Interestingly, the owners of these AI services themselves haven’t yet come to a firm conclusion on the question. Some, such as Midjourney, assert that they own all the assets you create with their platform (but with the proviso that you can become the owner if you are a paid subscriber). Others, such as ChatGPT, punt on the issue by assigning to you any ownership that they may or may not have to the outputs from their model. And others, such as Stable Diffusion, grant a non-exclusive licence to all comers for the model itself (subject to certain use restrictions) and claim no rights to the output generated by the model. In this rather confused environment, anyone who wants to use a generative AI service would be well advised to hunt down and read the associated terms and conditions. 

With the AI companies seemingly in disagreement on ownership, what does the law itself say? Here the trend in international law is also somewhat confusing, with a lot of the discussion occurring in light of US copyright laws and practices that are not broadly shared by other countries. Indeed, one of these US cases (the “monkey selfie” case) seems to indicate that non-human authorship may be an automatic no-go for copyright in the US, at least for now.
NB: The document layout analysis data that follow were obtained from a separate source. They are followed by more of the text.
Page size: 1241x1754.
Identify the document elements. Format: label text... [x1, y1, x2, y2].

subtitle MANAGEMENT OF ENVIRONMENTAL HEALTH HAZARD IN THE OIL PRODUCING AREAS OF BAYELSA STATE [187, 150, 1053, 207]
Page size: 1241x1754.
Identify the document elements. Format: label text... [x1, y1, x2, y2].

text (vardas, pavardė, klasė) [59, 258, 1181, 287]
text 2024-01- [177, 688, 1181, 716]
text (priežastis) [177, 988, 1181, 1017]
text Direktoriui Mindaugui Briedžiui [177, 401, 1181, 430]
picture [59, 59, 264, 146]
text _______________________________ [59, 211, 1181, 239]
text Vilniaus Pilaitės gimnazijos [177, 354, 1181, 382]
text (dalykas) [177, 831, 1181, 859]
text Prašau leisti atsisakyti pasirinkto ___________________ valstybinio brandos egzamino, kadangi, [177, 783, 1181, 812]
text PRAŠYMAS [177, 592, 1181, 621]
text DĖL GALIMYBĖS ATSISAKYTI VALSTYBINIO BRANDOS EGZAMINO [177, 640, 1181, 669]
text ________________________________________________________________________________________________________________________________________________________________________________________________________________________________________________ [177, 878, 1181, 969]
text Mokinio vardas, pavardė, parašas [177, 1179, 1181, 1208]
However, in other jurisdictions the situation is more nuanced, and may consider the work put into setting up a system to produce an artwork even when the system then runs autonomously. And in the case of South African law, our legislature and courts may have inadvertently been prescient in dealing with the issue all the way back in the early 1990s.  

This is because of the Copyright Amendment Act 125 of 1992 which, among other amendments inserted a provision governing the definition of authorship into our Copyright Act. Specifically, the author of a “literary, dramatic, musical or artistic work or computer program which is computer-generated means the person by whom the arrangements necessary for the creation of the work were undertaken”, as opposed to the ordinary conceptions of authorship which normally relate to that kind of work. So not only is a valid copyright to a work assumed, but our Copyright Act (as amended) provides some guidelines as to who the author should be when the work is computer-generated as opposed to being a human creation. 

The meaning of “computer-generated” has also been parsed out by our courts on at least two occasions (Payen components SA Ltd v Bovic CC and others, and Haupt v Brewers Marketing Intelligence (Pty) Ltd), with the consensus being that there is a distinction between “computer-assisted” works (where the computer acts as a tool to assist the artist, and ordinary considerations of authorship apply) and “computer-generated” works in terms of our Copyrights Act. On contemplation, our courts have also decided that computer-generated works must be created with little to no human intervention at all – the newer case law being stricter in this regard than the older.  

The upshot of this for users of generative AI services, at least in South Africa, is that the more detailed the input they provide, the more likely that they (instead of the owners of the service) would be considered the authors of the copyrightable work so produced. The use of techniques such as prompt engineering (where careful construction of input prompts is used to create a desired output) may also help make this more likely by pushing the generation of copyright further away from merely “pressing a button”. 

As always, knowledge of the law and its application in the real world can assist creators in managing ownership of their creations. For this we of course recommend the services of a qualified and experienced IP attorney to help you in understanding the legal effects of the AI that now seems to be everywhere.